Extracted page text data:
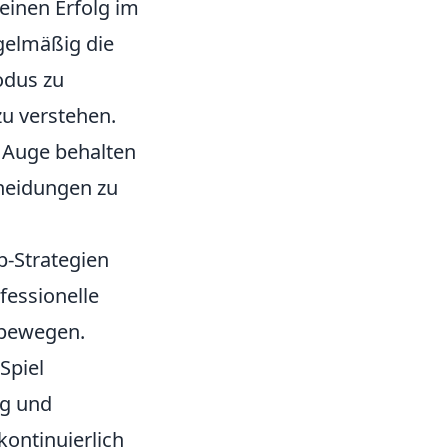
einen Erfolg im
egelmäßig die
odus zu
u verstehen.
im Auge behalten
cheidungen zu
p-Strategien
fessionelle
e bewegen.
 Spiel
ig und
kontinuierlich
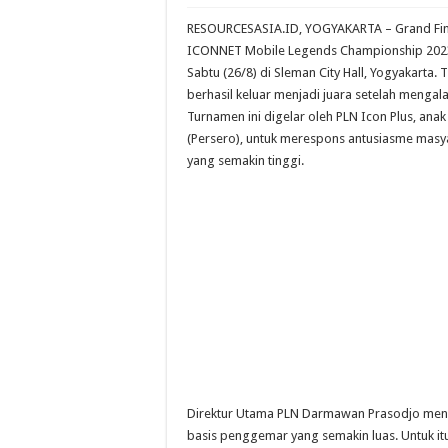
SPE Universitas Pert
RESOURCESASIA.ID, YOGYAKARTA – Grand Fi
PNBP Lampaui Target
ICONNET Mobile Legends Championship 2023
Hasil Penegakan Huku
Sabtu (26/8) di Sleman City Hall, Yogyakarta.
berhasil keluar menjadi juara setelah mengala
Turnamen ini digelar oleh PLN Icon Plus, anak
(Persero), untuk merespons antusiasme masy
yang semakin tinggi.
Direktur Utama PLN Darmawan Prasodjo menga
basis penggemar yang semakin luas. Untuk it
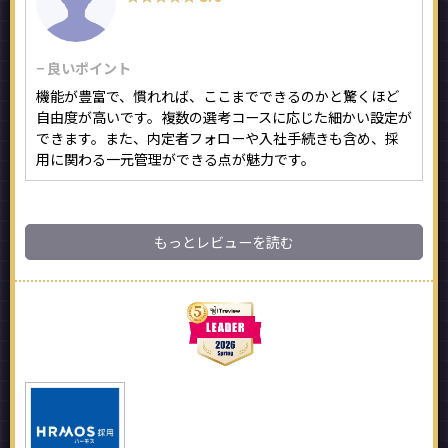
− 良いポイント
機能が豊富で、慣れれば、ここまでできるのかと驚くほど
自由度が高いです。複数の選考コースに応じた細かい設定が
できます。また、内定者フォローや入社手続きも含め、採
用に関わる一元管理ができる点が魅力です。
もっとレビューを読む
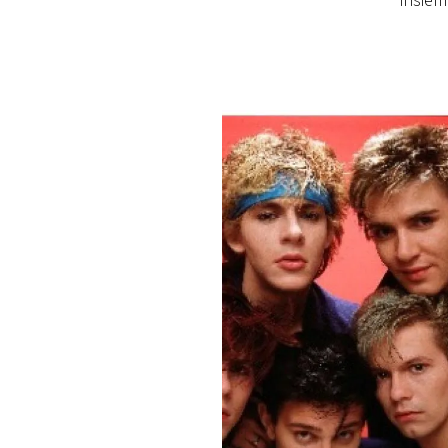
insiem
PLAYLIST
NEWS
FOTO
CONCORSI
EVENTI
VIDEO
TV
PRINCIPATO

* * *

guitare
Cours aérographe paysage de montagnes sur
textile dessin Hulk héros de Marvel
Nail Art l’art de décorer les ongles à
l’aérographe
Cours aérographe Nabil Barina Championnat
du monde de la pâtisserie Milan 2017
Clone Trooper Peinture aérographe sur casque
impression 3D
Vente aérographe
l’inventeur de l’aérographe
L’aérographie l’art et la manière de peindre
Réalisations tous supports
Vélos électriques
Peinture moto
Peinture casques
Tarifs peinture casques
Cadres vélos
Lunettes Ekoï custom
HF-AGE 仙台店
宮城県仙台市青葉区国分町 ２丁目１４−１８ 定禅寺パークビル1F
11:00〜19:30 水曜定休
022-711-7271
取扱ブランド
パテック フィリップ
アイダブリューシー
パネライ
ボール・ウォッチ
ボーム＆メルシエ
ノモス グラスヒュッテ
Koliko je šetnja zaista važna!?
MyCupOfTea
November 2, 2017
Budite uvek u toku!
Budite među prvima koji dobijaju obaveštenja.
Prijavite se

--

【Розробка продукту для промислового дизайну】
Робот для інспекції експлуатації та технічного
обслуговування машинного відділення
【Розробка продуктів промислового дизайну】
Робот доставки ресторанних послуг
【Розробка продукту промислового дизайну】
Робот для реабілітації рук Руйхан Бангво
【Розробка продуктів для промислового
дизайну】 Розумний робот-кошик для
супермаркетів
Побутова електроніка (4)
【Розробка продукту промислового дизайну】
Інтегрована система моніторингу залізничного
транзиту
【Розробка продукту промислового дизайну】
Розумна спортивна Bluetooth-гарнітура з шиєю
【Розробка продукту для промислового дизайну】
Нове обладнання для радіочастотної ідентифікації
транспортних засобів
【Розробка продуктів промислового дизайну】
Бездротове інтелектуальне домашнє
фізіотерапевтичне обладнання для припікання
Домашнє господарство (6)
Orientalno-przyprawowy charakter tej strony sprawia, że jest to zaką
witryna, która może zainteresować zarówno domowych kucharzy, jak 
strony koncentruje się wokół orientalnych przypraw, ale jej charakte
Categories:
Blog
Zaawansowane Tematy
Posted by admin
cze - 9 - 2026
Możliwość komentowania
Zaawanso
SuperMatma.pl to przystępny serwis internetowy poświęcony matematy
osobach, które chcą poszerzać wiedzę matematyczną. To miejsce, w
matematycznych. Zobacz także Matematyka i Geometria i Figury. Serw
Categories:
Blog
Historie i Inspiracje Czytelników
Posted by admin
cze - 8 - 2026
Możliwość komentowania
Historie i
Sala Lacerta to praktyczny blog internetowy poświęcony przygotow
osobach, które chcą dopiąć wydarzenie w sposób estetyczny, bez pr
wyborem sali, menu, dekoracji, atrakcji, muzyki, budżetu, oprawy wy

Task item:
Output only the stretch above from the line with "einen Erfolg im" through the line with "berhasil keluar menjadi juara setelah mengala", reproduced exactly. Exclude pictures.

Result of the exercise:
einen Erfolg im
egelmäßig die
odus zu
u verstehen.
im Auge behalten
cheidungen zu
p-Strategien
fessionelle
e bewegen.
 Spiel
ig und
kontinuierlich
SPE Universitas Pert
RESOURCESASIA.ID, YOGYAKARTA – Grand Fi
PNBP Lampaui Target
ICONNET Mobile Legends Championship 2023
Hasil Penegakan Huku
Sabtu (26/8) di Sleman City Hall, Yogyakarta.
berhasil keluar menjadi juara setelah mengala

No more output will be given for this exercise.